Western Australia has confirmed its first case of monkeypox from an overseas traveller who returned home to Perth on Thursday.
The State’s Health Department confirmed the person is in isolation and is not experiencing severe symptoms. Public health officials have commenced contact tracing.
Communicable Disease Control Directorate’s director Paul Armstrong said travellers returning from high-risk areas should remain cautious.
“Monkeypox is spread to humans through close contact with an infected person or animal, either by direct contact with open lesions or prolonged face to face contact, or with material contaminated with the virus,” Dr Armstrong said.
“A person with monkeypox can transmit the infection to other people through skin lesions, body fluids, respiratory droplets and contaminated materials such as bedding.”
There are now 54 confirmed cases of monkeypox in Australia.
This includes 30 in New South Wales, 19 in Victoria, 2 in the Australian Capital Territory, 1 in Queensland and 1 in South Australia.
Most of Australia’s recent cases of monkeypox were contracted overseas.
Health experts say spread of the disease – which is less transmissible than Covid – can be effectively controlled through isolation measures.
Transmission of the disease usually requires direct skin-to-skin or prolonged face-to-face contact with an infected person.

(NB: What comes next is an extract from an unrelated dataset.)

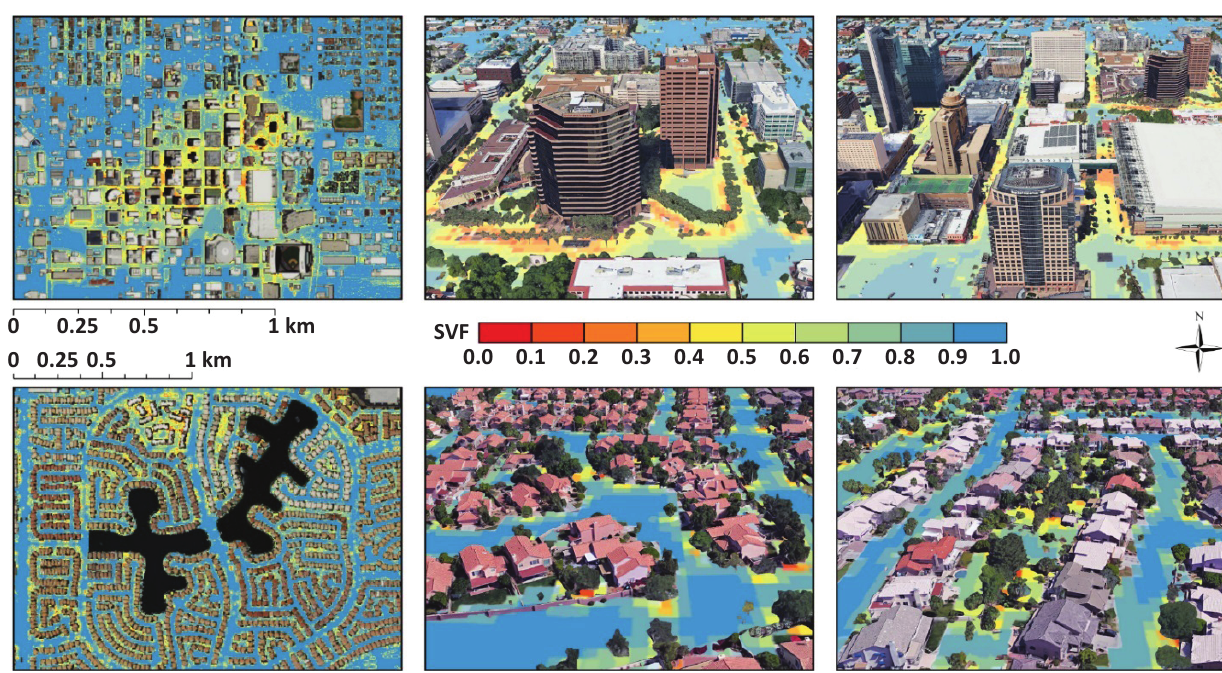
Figure 4. High-resolution Sky View Factor maps (1.1 m height) for Phoenix Downtown, Arizona, USA (top) and a residential subdivision in Phoenix, Arizona, USA (bottom) superimposed on Google Earth 3D terrain; bird’s eye view and two tilted close-up views.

Symptoms may initially include fever, chills, muscle aches, backache and swollen lymph nodes.
Following this, sufferers develop a rash which can appear all over the body as small sores.
Most people with Monkeypox do not require treatment and fully recover from the disease within a couple of weeks.
The disease is endemic in 11 African nations, where the death rate is between three and six per cent.
An ongoing global outbreak of the virus has now spread to the UK, Europe, North America, the Middle East and other areas, many of which are recording their first ever instances of the disease.